Description of the task
Rewrite each of the records below with "chart" changed to "graph" and all other text unchanged, leaving out the pictures.

Information shown
------------------------------------------------------------------------

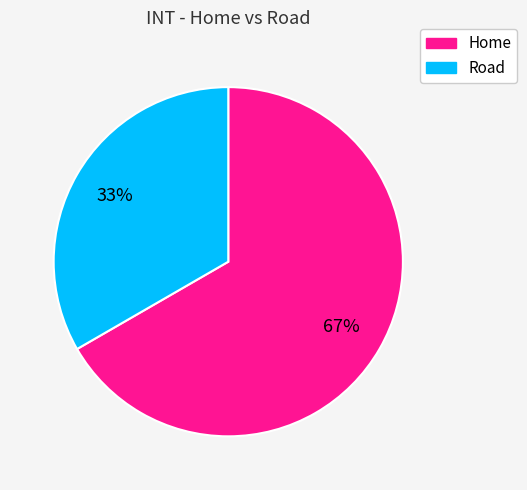

Combined, do Home and Road account for over 50%?

Yes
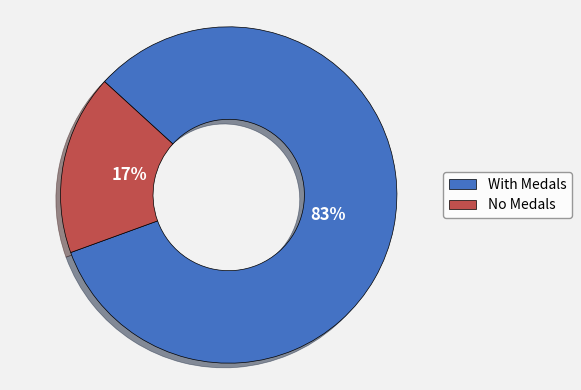

Does any single category account for the majority?

Yes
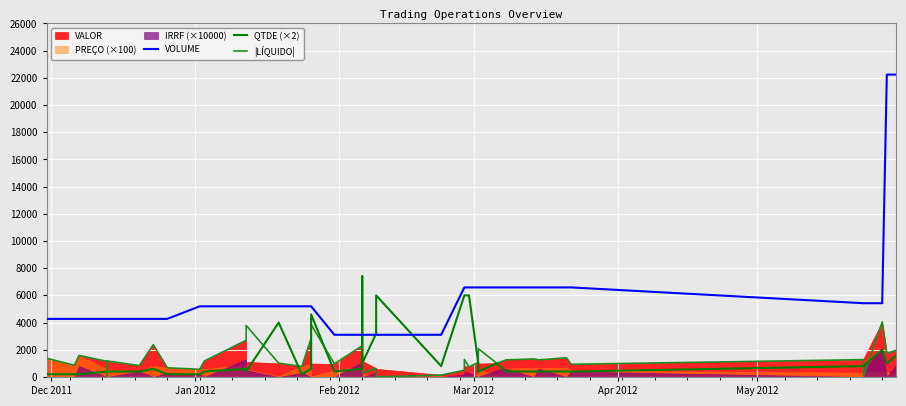

How many intersections are there between VOLUME and QTDE (×2)?

4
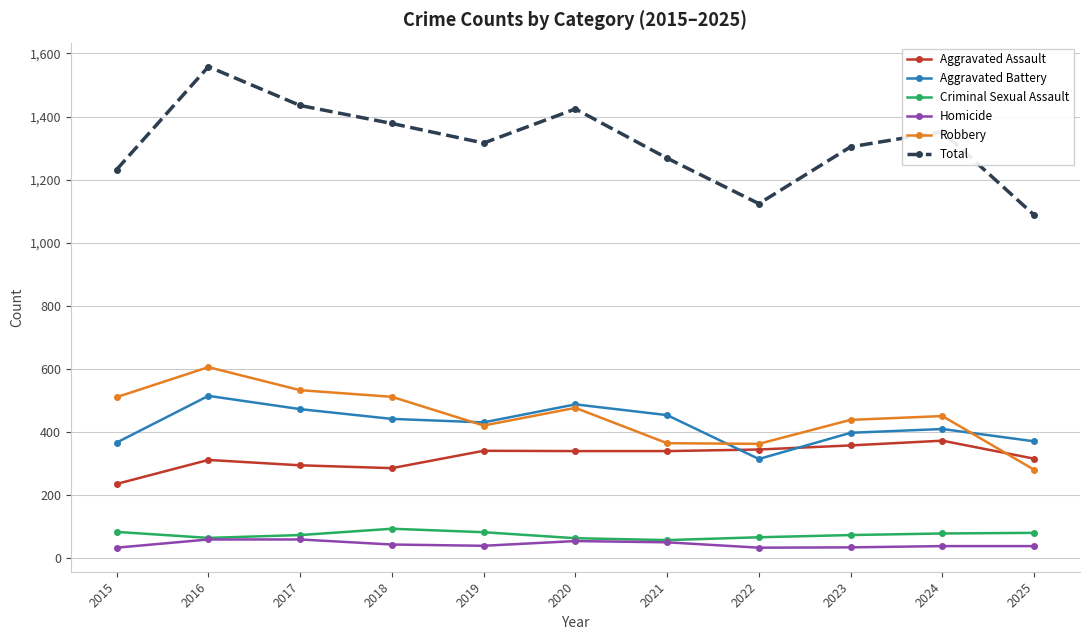

What is the difference between the highest and lowest values at 2021?

1217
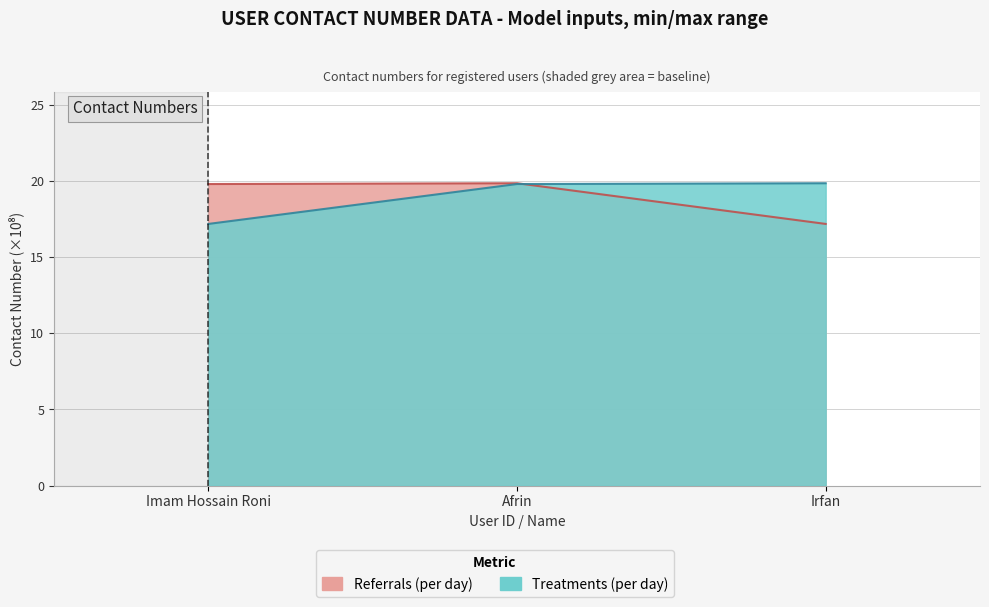

Reading right to left, what are all the values shown in this chart?

Referrals (per day): 17.2	19.8	19.8
Treatments (per day): 19.8	19.8	17.2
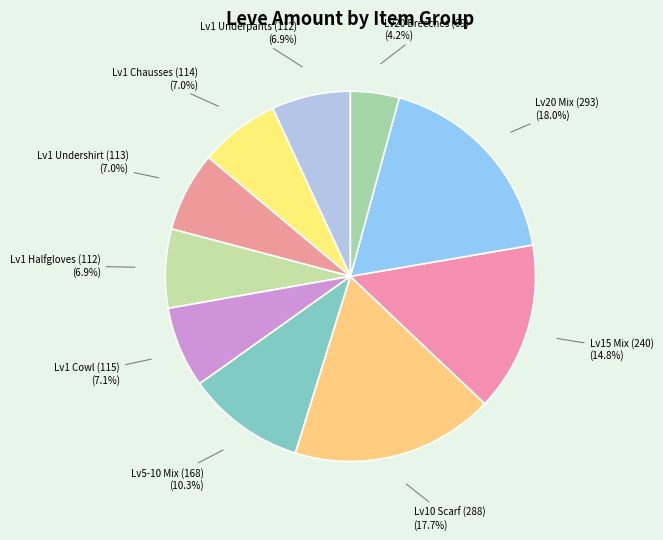

What is the ratio of the value at Lv1 Underpants (112) (6.9%) to the value at Lv1 Halfgloves (112) (6.9%)?

1.0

------------------------------------------------------------------------

Output of the exercise
Combined, do Home and Road account for over 50%?

Yes

Does any single category account for the majority?

Yes

How many intersections are there between VOLUME and QTDE (×2)?

4

What is the difference between the highest and lowest values at 2021?

1217

Reading right to left, what are all the values shown in this graph?

Referrals (per day): 17.2	19.8	19.8
Treatments (per day): 19.8	19.8	17.2

What is the ratio of the value at Lv1 Underpants (112) (6.9%) to the value at Lv1 Halfgloves (112) (6.9%)?

1.0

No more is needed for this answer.